═══ QUOTED TEXT
Of course, the tab completion could also intelligently convert hyphens to underscores and vice-versa:

snake_case: press the hyphen/underscore key
kebab-case: press the hyphen/underscore key
camelCase: nothing

Camel case is still the easiest to type choice, so that’s what I’ve decided on. What’s your opinion?
Variable definitions

This one is pretty obvious to me:
let name = value

But I guess the equals sign is implied …
let name value

Do you even need let?
name value

Now this looks exactly like a function call. Maybe it’s better with just the equals sign?
name = value

This is the most concise choice, and is also familiar to users of Haskell, Python and Ruby (and probably others). Or is there a better option I haven’t considered?
Function definitions

Most languages have a separate syntax for defining functions and variables:
// JavaScript

function name(param) {
    body
}

var variable = value; // ‘var’ could also be ‘let’ to declare a constant
// Rust

fn name(param: SomeType) -> AnotherType {
    body
}

let variable = value;
Lots of modern languages have support for lambdas, closures, function literals, anonymous functions, whatever you call them. This leads to a duplication of the ways to define a function:
// Rust

// using normal function declaration syntax
fn name(param: SomeType) -> AnotherType {
    body
}

// using a closure
let name = |param| {
    body
};
// JavaScript

function name(param) {
    body
}

// using an arrow function
let name = (param) => {
    body
};
# Python

def name(param):
    body

# using a lambda
name = lambda param : body
Although the ‘anonymous function form’ of all these examples is usually limited in some way compared to normal functions that would stop you from using them for everything, I still found this a little annoying.
══════
═══ GIVEN MATERIAL
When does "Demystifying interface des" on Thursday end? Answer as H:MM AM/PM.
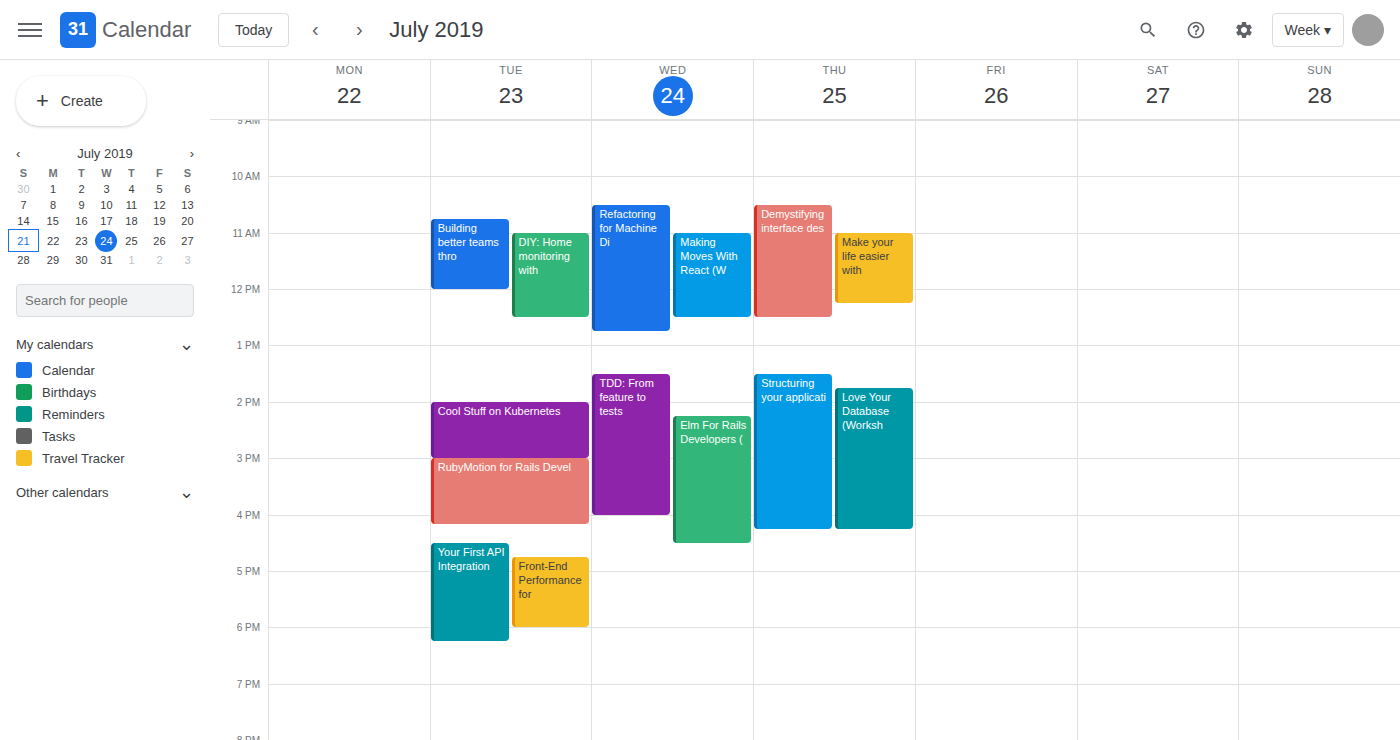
══════
### SET OF TASKS
A. From the text on language syntax, copy the passage between "But I guess" and "the equals sign?", inclusive.
B. According to the text on language syntax, the concise form "name = value" is familiar to users of which languages?
C. Shorten the paragraph of the text on language syntax that begins "Lots of modern languages have support for lambdas", keeping its main facts.

### ANSWERS TO THE PROBLEMS
A.
But I guess the equals sign is implied …
let name value

Do you even need let?
name value

Now this looks exactly like a function call. Maybe it’s better with just the equals sign?

B. Haskell, Python and Ruby.

C. Many modern languages support lambdas, also called closures, function literals or anonymous functions, so they offer two ways to define a function.